# Task description
Check each line of the material below for "center". Report how many have it, with no other words.

# Dataset records
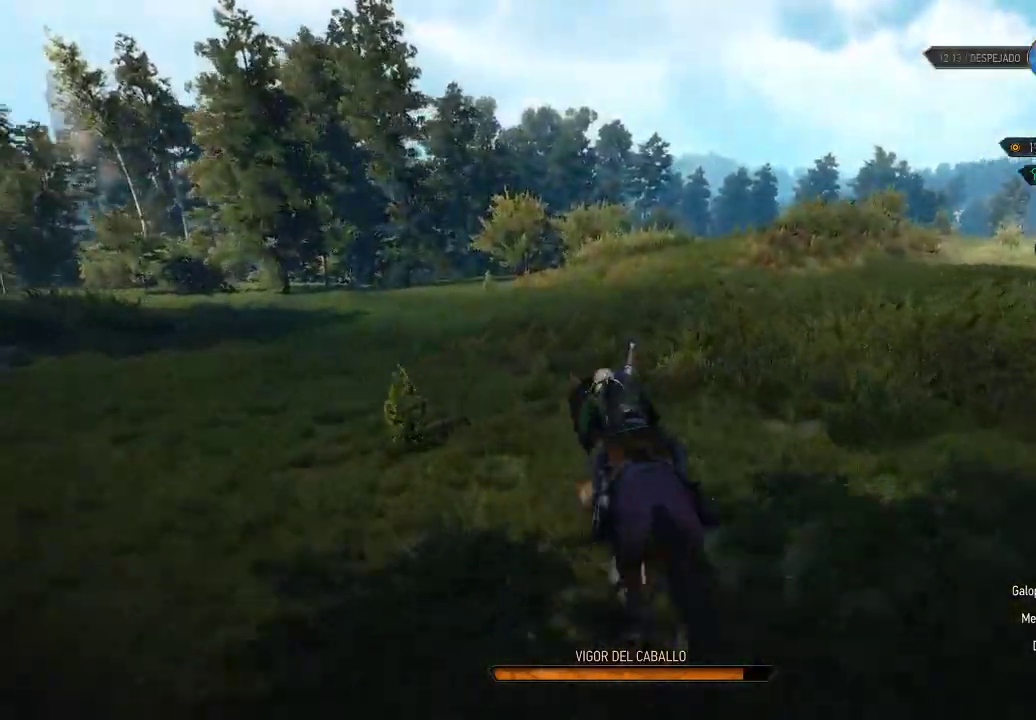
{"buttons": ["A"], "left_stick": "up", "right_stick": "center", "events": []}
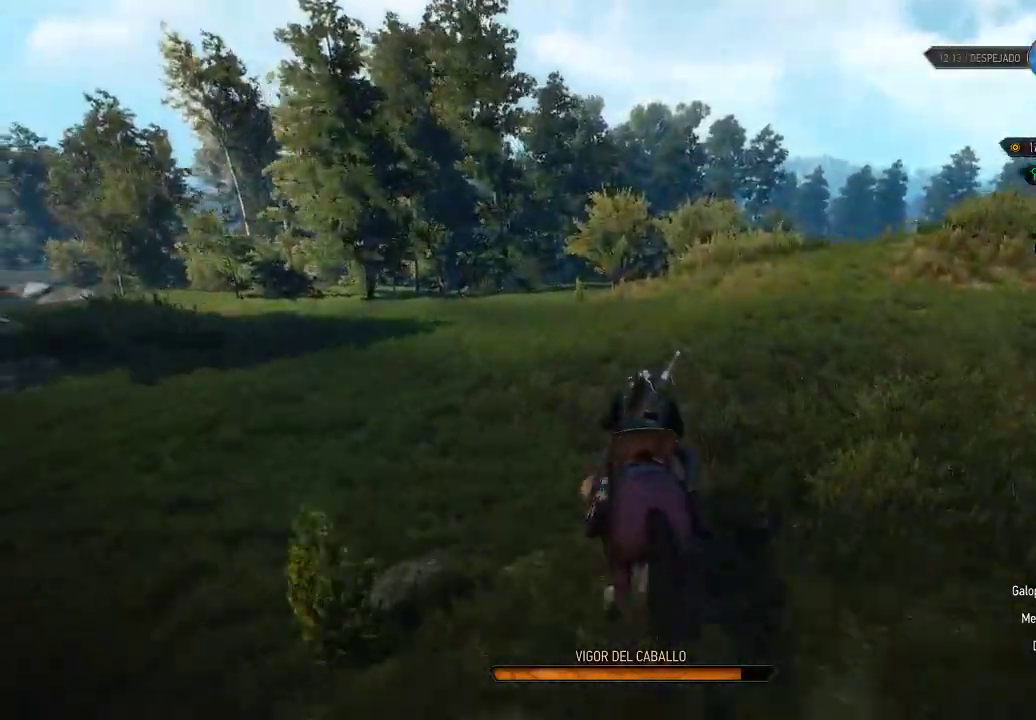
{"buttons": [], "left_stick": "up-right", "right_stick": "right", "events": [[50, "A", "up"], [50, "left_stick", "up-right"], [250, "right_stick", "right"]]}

==

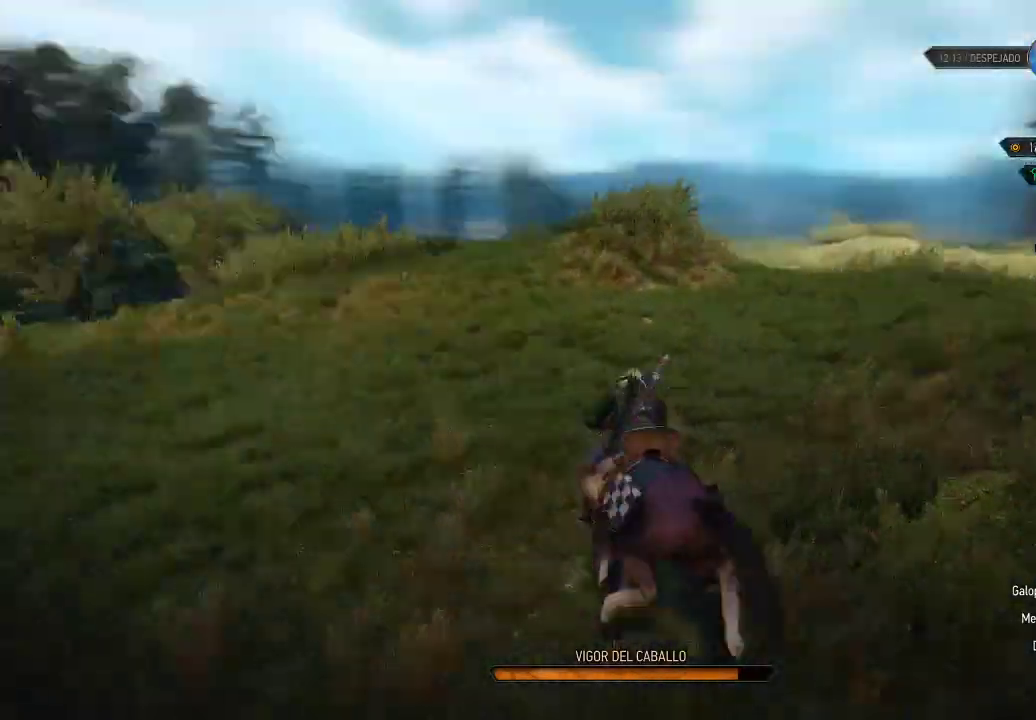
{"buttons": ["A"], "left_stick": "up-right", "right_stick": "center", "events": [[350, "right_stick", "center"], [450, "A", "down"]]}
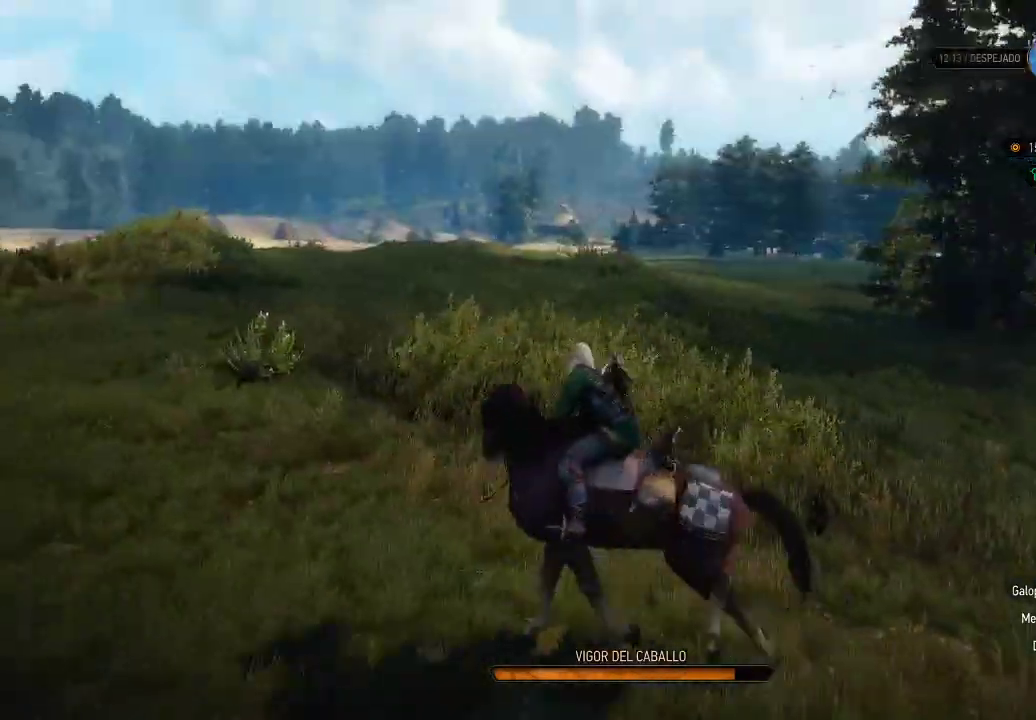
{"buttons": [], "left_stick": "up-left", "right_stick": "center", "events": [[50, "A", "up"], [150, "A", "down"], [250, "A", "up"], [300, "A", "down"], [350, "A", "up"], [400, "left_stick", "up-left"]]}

# Response to this exercise
3